Records excerpted from a collection:
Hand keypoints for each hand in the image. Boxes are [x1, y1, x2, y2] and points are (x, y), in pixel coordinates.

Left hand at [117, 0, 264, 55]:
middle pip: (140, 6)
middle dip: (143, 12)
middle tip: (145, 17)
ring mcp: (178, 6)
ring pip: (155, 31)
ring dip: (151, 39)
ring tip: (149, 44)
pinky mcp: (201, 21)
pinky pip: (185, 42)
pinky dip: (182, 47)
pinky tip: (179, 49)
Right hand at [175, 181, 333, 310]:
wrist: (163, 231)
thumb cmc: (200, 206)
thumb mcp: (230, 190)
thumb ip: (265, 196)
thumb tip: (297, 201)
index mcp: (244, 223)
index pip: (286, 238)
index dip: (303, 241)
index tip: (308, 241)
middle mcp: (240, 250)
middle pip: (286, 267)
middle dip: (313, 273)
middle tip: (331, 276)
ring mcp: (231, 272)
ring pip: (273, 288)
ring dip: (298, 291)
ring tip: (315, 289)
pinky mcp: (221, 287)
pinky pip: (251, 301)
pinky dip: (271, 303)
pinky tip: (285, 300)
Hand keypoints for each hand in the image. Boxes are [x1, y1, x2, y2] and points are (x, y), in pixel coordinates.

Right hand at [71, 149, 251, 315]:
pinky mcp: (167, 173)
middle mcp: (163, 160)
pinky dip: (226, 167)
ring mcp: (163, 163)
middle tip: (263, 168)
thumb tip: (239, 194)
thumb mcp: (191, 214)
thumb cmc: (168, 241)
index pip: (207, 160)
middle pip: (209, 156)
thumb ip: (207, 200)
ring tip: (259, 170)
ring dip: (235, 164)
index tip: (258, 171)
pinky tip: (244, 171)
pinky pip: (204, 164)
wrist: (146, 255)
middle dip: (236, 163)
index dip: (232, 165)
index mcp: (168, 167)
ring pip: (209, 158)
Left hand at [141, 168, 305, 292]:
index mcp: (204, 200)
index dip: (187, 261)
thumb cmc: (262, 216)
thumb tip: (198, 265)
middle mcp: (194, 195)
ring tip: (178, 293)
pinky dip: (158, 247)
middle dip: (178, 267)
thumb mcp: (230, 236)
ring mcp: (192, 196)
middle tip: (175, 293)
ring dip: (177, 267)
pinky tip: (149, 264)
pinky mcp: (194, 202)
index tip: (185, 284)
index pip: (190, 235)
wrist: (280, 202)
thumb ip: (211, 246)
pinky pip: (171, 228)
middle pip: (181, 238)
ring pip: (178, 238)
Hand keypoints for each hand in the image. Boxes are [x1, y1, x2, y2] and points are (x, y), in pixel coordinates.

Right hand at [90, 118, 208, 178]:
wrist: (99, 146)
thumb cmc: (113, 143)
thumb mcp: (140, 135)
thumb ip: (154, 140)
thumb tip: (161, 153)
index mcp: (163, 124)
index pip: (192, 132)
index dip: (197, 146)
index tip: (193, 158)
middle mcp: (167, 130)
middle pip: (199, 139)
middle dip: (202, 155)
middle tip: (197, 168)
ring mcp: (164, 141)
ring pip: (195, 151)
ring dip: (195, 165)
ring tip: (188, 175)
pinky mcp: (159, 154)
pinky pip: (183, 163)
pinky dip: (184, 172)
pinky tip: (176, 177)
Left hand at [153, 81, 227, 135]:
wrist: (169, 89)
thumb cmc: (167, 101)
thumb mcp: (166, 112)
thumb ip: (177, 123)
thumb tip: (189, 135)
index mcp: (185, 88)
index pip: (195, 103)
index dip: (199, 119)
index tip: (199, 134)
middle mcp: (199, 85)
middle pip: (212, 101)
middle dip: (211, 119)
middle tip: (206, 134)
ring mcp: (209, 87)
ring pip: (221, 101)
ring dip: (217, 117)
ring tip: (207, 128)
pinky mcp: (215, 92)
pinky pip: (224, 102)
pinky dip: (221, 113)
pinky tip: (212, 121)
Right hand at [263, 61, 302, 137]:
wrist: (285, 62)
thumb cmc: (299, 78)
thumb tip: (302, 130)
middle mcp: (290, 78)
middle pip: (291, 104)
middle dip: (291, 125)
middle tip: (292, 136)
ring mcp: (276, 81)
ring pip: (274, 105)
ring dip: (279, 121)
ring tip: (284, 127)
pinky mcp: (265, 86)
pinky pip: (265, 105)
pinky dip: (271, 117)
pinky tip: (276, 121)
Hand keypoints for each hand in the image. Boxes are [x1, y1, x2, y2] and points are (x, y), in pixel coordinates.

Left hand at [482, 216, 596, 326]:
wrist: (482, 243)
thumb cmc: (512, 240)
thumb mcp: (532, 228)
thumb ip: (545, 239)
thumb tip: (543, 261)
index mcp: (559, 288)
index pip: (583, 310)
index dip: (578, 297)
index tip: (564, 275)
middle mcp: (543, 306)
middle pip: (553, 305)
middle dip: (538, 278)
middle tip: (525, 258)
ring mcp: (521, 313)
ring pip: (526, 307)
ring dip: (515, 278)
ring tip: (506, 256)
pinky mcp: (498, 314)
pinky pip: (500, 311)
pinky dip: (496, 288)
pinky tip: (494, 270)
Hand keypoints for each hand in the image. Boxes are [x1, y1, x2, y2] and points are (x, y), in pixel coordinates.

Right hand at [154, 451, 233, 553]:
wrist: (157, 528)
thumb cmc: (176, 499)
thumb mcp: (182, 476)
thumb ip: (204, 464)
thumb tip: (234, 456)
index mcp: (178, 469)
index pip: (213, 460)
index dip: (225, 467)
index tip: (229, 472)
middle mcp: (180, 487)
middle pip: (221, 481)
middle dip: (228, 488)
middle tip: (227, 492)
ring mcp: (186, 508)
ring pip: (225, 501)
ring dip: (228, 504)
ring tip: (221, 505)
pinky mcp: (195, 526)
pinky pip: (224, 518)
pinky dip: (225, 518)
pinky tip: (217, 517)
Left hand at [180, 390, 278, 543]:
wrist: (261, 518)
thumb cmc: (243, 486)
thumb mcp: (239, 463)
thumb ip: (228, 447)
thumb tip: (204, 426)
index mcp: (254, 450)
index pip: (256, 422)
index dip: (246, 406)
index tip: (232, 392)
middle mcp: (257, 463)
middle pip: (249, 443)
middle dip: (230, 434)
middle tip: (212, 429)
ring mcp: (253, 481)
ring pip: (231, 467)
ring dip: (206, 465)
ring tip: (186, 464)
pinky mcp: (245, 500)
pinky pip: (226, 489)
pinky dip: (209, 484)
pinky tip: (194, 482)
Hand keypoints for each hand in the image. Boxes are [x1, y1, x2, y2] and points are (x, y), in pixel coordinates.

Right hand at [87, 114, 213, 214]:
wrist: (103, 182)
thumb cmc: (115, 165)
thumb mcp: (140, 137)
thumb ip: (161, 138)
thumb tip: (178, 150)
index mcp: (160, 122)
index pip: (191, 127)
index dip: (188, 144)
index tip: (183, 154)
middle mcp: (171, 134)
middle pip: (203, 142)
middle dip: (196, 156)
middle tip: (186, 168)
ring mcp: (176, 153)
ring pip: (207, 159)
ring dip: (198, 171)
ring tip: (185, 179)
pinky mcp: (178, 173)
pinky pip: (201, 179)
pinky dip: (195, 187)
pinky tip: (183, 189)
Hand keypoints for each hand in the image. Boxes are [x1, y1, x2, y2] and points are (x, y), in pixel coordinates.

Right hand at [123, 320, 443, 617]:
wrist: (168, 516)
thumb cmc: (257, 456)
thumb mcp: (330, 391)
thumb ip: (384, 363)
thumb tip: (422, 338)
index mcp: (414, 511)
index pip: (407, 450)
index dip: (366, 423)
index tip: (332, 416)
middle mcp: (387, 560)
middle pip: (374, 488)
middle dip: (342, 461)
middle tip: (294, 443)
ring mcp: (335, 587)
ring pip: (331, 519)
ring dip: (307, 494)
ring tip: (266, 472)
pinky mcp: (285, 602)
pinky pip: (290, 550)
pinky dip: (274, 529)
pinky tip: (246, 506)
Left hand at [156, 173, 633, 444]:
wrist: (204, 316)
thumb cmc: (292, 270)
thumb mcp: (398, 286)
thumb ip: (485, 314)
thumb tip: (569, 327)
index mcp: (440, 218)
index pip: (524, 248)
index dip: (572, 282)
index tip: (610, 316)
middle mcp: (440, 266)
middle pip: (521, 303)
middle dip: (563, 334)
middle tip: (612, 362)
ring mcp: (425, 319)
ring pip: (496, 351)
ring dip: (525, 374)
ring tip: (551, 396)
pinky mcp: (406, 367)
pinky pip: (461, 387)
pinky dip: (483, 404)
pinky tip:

## Task to complete
In your answer, include only the lines above starting at the line that holds "middle pip: (291, 104)" and ending at the line that holds "pinky tip: (276, 121)", copied exactly.

## Response below
middle pip: (291, 104)
middle dip: (291, 125)
middle tip: (292, 136)
ring mcp: (276, 81)
ring pip: (274, 105)
ring dip: (279, 121)
ring tip: (284, 127)
pinky mcp: (265, 86)
pinky pip: (265, 105)
pinky dip: (271, 117)
pinky tip: (276, 121)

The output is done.